2 The Carlyle Group’s David Rubenstein and others have been advocating illiquid investments like private equity for 401(k) plans. Do you think this will happen and when? Will it provide a huge amount of fresh capital to private equity firms if it does?

I predict without caveats that several defined contribution plans, 401(k)s, will make their inaugural commitment to private equity in 2015. It will start with a few early adopters and expand from there. The adoption of defined contribution plans will be relatively rapid thereafter and in five to 10 years most of them will have incorporated it somewhere in their plans. I have seen this movie before, with defined benefit plans in the 1990s. This should not alarm anyone concerned about too much capital. I’d view this as capital that will replace the capital formerly provided by traditional corporate defined benefit corporate plans, which today is almost nonexistent.

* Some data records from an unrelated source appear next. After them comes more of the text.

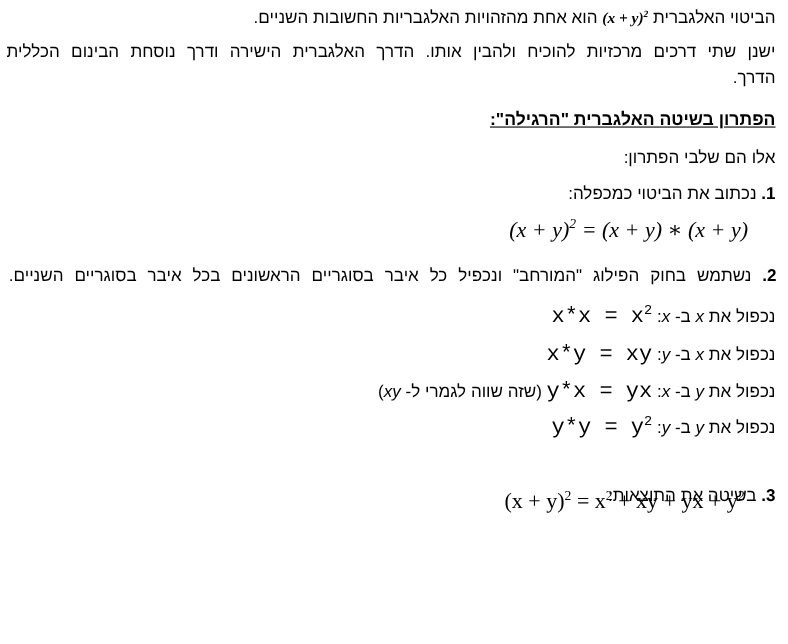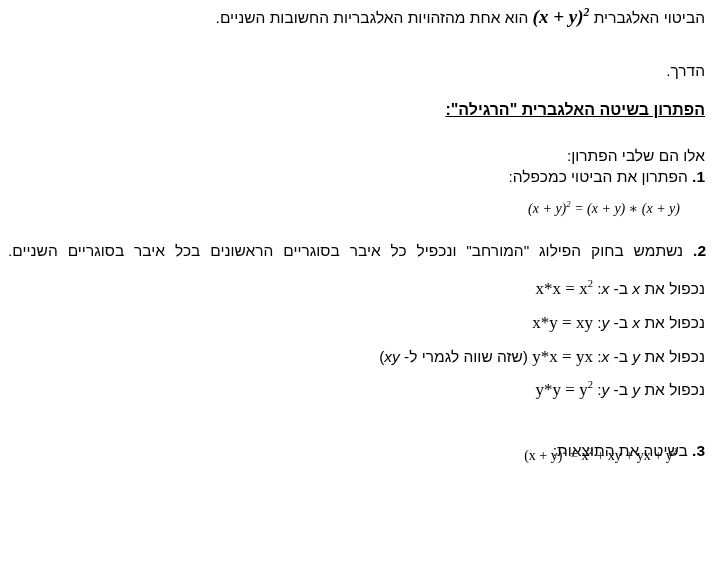--- a/index.html
+++ b/index.html
@@ -22,7 +22,7 @@
   .num { font-weight:bold; }
   .var { font-style:italic; }
   .eq  { font-family:Liberation Serif, serif; font-size:17px; }
-  .math{ font-family:"Liberation Serif","DejaVu Serif",serif; font-size:19px; }
+  .math{ font-family:"Liberation Serif","DejaVu Serif",serif; font-size:14px; }
   .formula { font-family:"Liberation Serif","DejaVu Serif",serif; font-size:14px; line-height:24px; }
   .it { font-style:italic; }
   .bi { font-weight:bold; font-style:italic; }

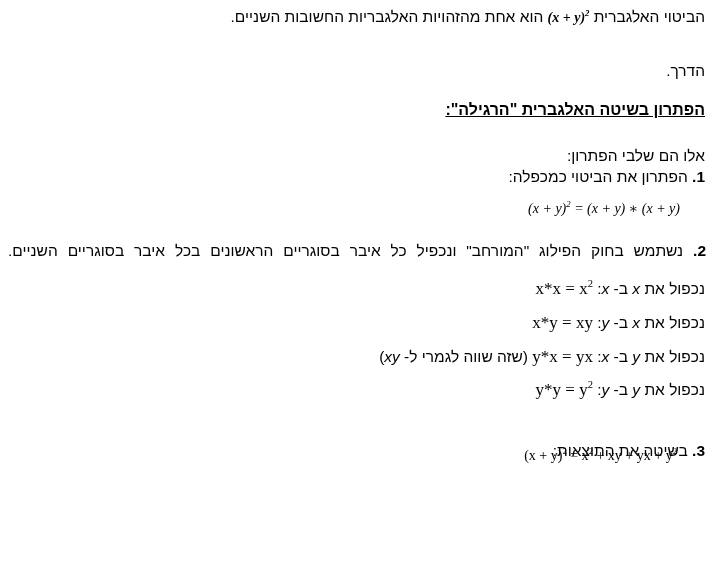--- a/index.html
+++ b/index.html
@@ -35,6 +35,7 @@
 
   <div class="line" style="top:7px"><span>הביטוי האלגברית </span><span dir="ltr" class="math bi"><span>(x + y)</span><sup>2</sup></span><span> הוא אחת מהזהויות האלגבריות החשובות השניים.</span></div>
 
+  <div class="line fill" style="top:38px">ישנן שתי דרכים מרכזיות להוכיח ולהבין אותו. הדרך האלגברית הישירה ודרך נוסחת הבינום הכללית</div>
   <div class="line" style="top:61px">הדרך.</div>
 
   <div class="line heading" style="top:100px">הפתרון בשיטה האלגברית "הרגילה":</div>

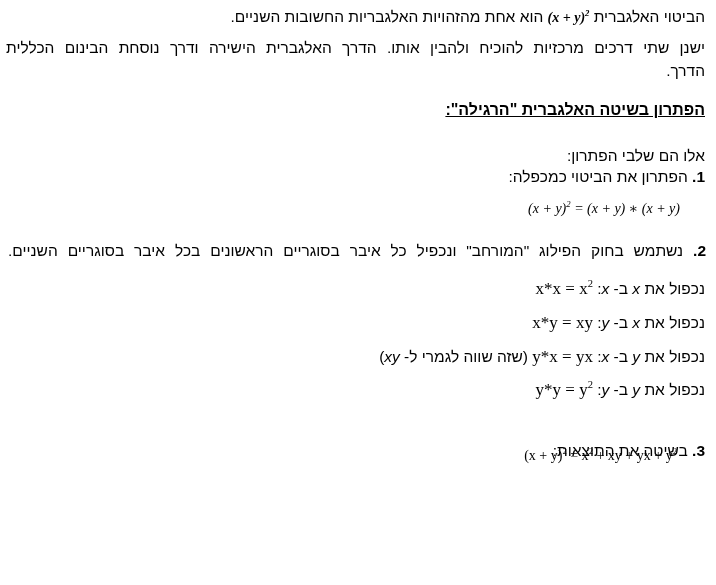--- a/index.html
+++ b/index.html
@@ -40,7 +40,7 @@
 
   <div class="line heading" style="top:100px">הפתרון בשיטה האלגברית "הרגילה":</div>
 
-  <div class="line" style="top:146px">אלו הם שלבי הפתרון:</div>
+  <div class="line" style="top:134px">אלו הם שלבי הפתרון:</div>
 
   <div class="line" style="top:167px"><span class="num">1.</span><span> הפתרון את הביטוי כמכפלה:</span></div>
 

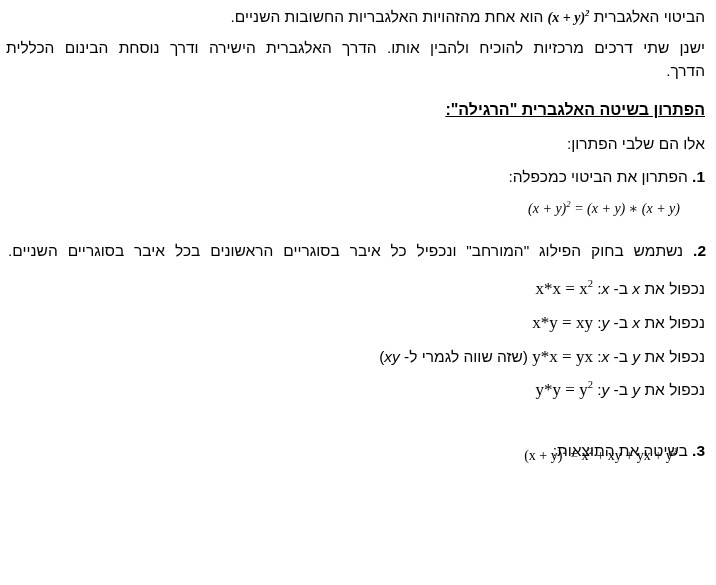--- a/index.html
+++ b/index.html
@@ -42,7 +42,7 @@
 
   <div class="line" style="top:134px">אלו הם שלבי הפתרון:</div>
 
-  <div class="line" style="top:167px"><span class="num">1.</span><span> הפתרון את הביטוי כמכפלה:</span></div>
+  <div class="line" style="top:167px"><span class="num">1.</span><span> נכתוב את הביטוי כמכפלה:</span></div>
 
   <div class="line formula" style="top:197px; right:36px"><span dir="ltr" class="it"><span>(x + y)</span><sup>2</sup><span> = (x + y) ∗ (x + y)</span></span></div>
 

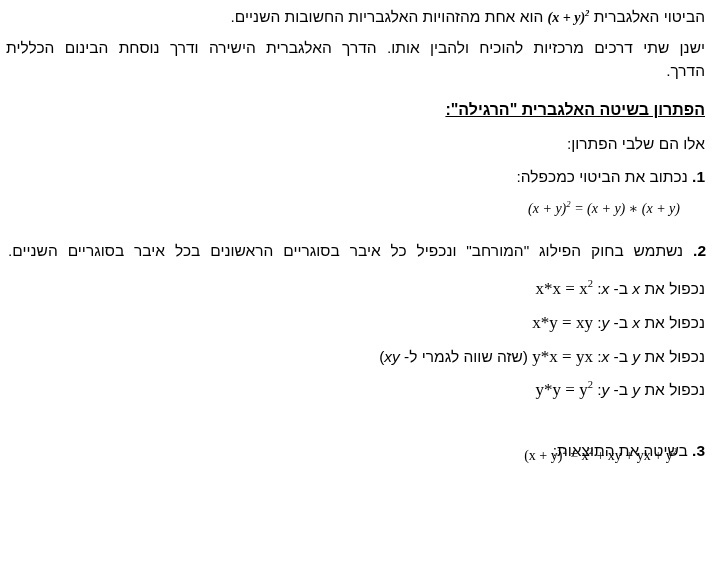--- a/index.html
+++ b/index.html
@@ -23,7 +23,7 @@
   .var { font-style:italic; }
   .eq  { font-family:Liberation Serif, serif; font-size:17px; }
   .math{ font-family:"Liberation Serif","DejaVu Serif",serif; font-size:14px; }
-  .formula { font-family:"Liberation Serif","DejaVu Serif",serif; font-size:14px; line-height:24px; }
+  .formula { font-family:"Liberation Serif","DejaVu Serif",serif; font-size:20px; line-height:24px; }
   .it { font-style:italic; }
   .bi { font-weight:bold; font-style:italic; }
   sup { font-size:0.62em; line-height:0; }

3 What’s your take on the secondary market? Cogent Partners’s first half secondary pricing report said some private equity limited partners have been “de-risking” their illiquid portfolios, which could be a sign of a market peak possibly?

We don’t think it’s overheated. It has simply changed substantially from pre-crisis years when it was more of a distressed market. Today, investors—who are mostly not distressed—are using it to changing or consolidate their management lineup, change their strategic mix of funds and for the most part, they’re selling good partnerships that are not distressed sales. The key to the secondary market has always been a bottom-up analysis of the assets you buy. As long as the secondary investor is pricing their bid at a rate of return they’re comfortable with based on their expectations for the underlying assets, whether they buy at a premium or a discount makes very little difference. We’ve studied this at Pantheon. What matters is how well you are able to anticipate the future growth of the assets. We therefore don’t think the fact that the secondary market has grown to $30 billion-plus indicates anything negative or risky. However, it is more liquid and transactions occur much more rapidly these days and, therefore, it has become even more important than it was before to have big databases covering the funds you desire and good information flow and relationships with those GPs to be able to operate in the accelerated bidding timelines.

4 Are there any overheated areas, any sectors that concern you?

We focus a lot on fund flows in the market and if there is one industry sector where our yellow light is flashing; it rhymes with “synergy.” That doesn’t mean every energy deal or fund is going to do poorly. However, so much excitement has been generated around shale and fracking that it is attracting unprecedented levels of capital. Generally when this happens, mistakes will be made.

5 You have been doing this along time. What else keeps it interesting for you?

Without question, the thing that has held my attention for over 30 years is the fact that almost every day, certainly in every month of my career, there has been an interesting new development of one sort or another. I truly believe that it is one of the most dynamic and interesting industries with some of smartest investors in the world. It’s got everything, personalities, drama and controversies that challenge you every day. You simply can’t sit still without falling behind. That’s attractive to me and has made my career a gift.